By Marcus Leach
Crédit Agricole's Board of Directors, chaired by Jean-Marie Sander, met on 9 November 2011 to review the accounts for the third quarter and first nine months of 2011.
Net income Group share was 258 million euros in the third quarter of 2011, compared with 742 million euros in the third quarter of 2010, and 1,597 million euros in the first nine months of 2011, against 1,591 million euros in the same period the previous year.

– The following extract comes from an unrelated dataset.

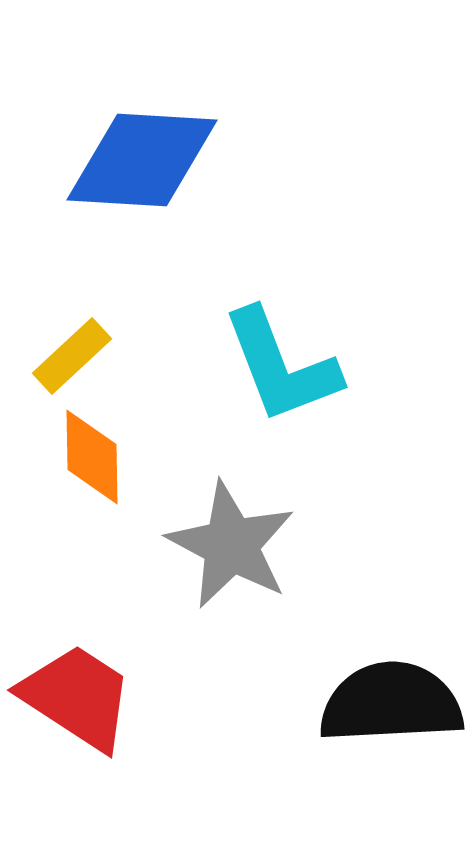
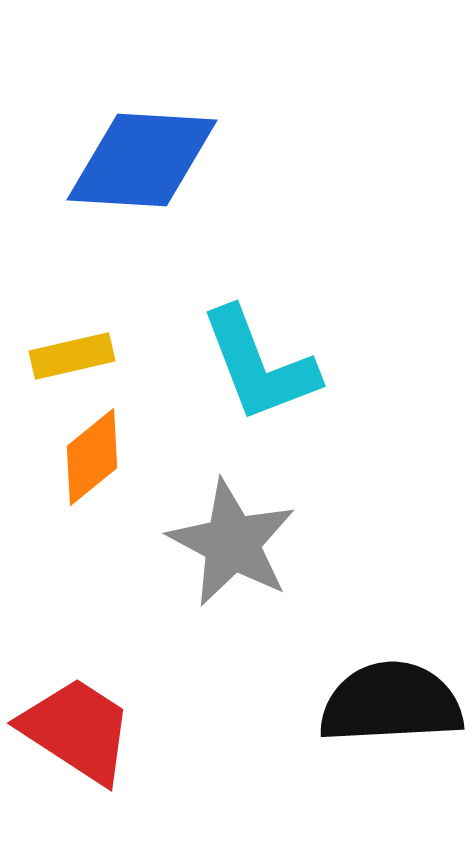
yellow rectangle: rotated 30 degrees clockwise
cyan L-shape: moved 22 px left, 1 px up
orange diamond: rotated 52 degrees clockwise
gray star: moved 1 px right, 2 px up
red trapezoid: moved 33 px down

Jean-Marie Sander, Chairman of Crédit Agricole S.A., said that this level of income stems from both a persistently strong operating performance and the substantial impact from the 60% impairment of Greek government bonds, and reflects on one hand:
- Continued strong momentum across all business lines in an extremely difficult climate and despite uncertain, volatile market conditions: third-quarter revenues were 5.3 billion euros, 6.2% higher than in the third quarter of 2010;
- Controlled costs, which rose slightly by 0.9%, but were stable excluding the new bank taxes;
- Gross operating income which, as a result, increased by 16.8% to over 2 billion euros;
- A confirmed decline in the cost of risk, which was down by 2.7% excluding the impact of Greek government bond impairments;
and, on the other:
- The effects of measures to support Greece adopted by the euro zone countries at the European summit in Brussels; based on a 60% impairment of Greek government bonds, the cost of risk amounted to 905 million euros, or 637 million euros after tax and minorities.
Jean-Paul Chifflet, Chief Executive Officer of Crédit Agricole S.A., noted that in the third quarter, Crédit Agricole S.A.'s base of recurring income remained in line with that of the first two quarters of 2011 when considering the scale of the exceptional events which have hit both French and European banks.